The market is seeing sophisticated innovation from the incumbent players to respond to and exploit content and technology strategies being brought into the market by new market entrants. It is arguably easier for Comcast and its technology partners such as NDS to copy the technology innovation being driven by Google than it is for Google to replicate Comcast’s defensible subscriber and content partner assets.
 
 
Is Google regrouping to embed itself in the video supply chain?
This reality may have had some bearing on why Google pulled its latest Google TV hardware from CES, and may have been one of the reasons why it acquired Widevine, an established DRM and video distribution technology provider, in late November. Widevine’s DRM technology is widely used in operator CPE hardware, is trusted by content providers, and is one of the five DRM technologies approved by the Digital Entertainment Content Ecosystem (DECE) project.
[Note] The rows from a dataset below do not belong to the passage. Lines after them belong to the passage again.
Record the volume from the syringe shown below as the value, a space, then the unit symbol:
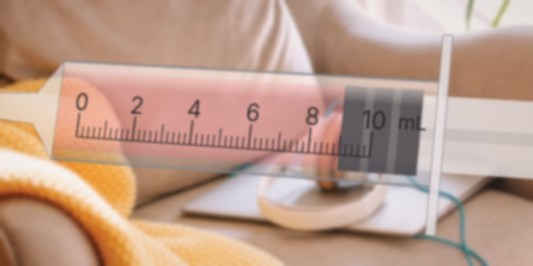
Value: 9 mL
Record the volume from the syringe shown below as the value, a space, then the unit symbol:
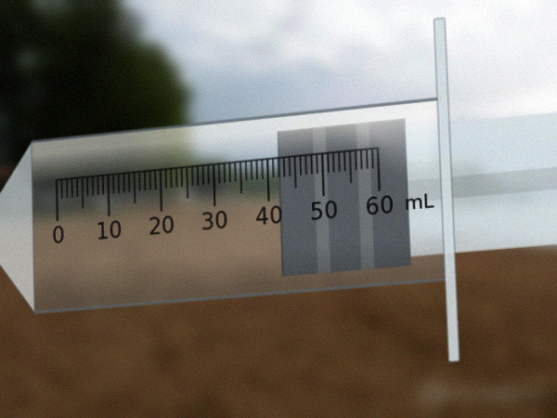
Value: 42 mL
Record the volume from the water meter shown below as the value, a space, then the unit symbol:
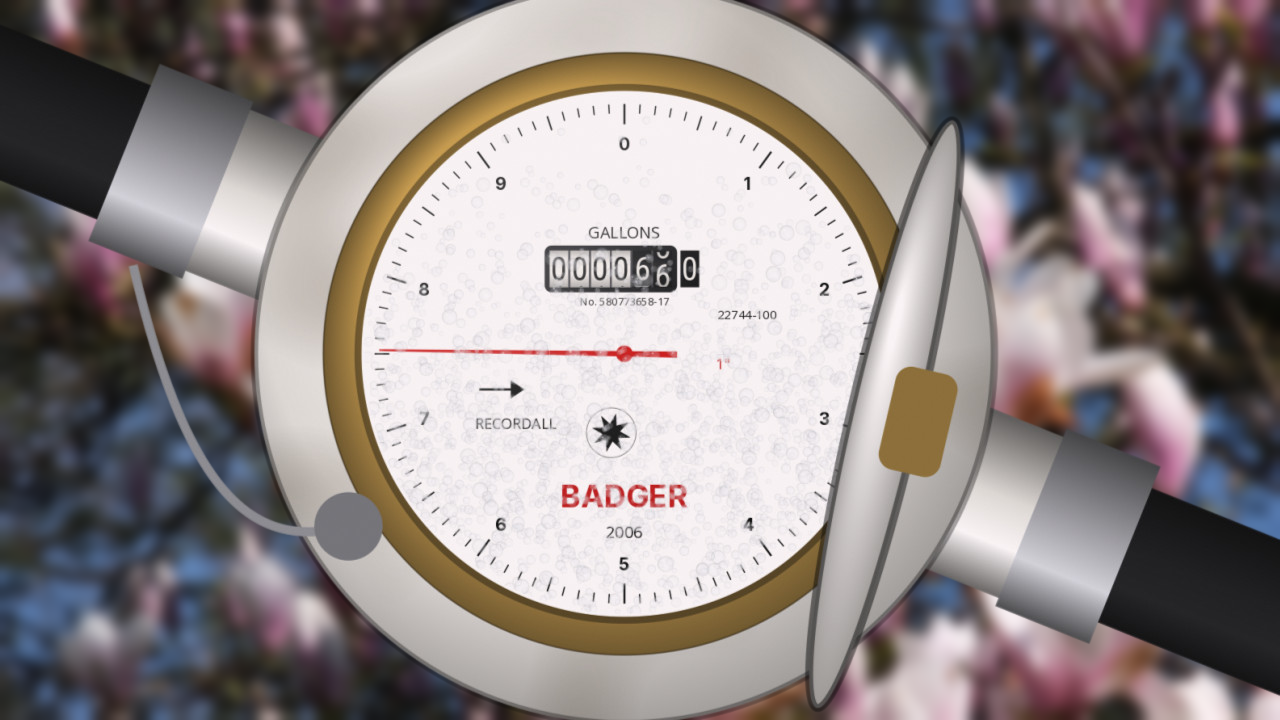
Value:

Rather than go for straight displacement of multichannel operators’ hold on HDMI port 1 of the end user’s primary television, Google may be repositioning to leverage itself deeper into the emerging supply chain architecture of on-demand web video – the overarching trend that cuts across all players in this market.
 
The challenge for Boxee and Roku, if they invest to grow beyond their current limited market niche, will therefore be to innovate fast enough to stay ahead of the pay-TV platform operator, CE manufacturer, and games consoles platform operator. Traditionally that would have been an easy challenge, at least relative to the pay-TV operator, but today that strategic advantage is closing fast.
 
Can Apple trap lightning in a bottle twice?
The outlier scenario for Apple is that it manages to trap lightning in a bottle twice and push the App Store and iTunes Store ecosystem onto the television via the Apple TV’s UDP-based AirPlay feature. This in theory allows the user to view, share, and interact with content from iPhone, iPod Touch, and iPad devices on the television. The success of the App Store was hugely important for the successful launch of the iPad in 2010. Ovum’s experience with AirPlay on the Apple TV is that it is not yet fully stable, but extending the iTunes and App Store music, video, and gaming library onto the TV has the potential to be a very powerful move. Whether it will be powerful enough to give Apple TV critical mass in the market is a question that may be answered in 2011.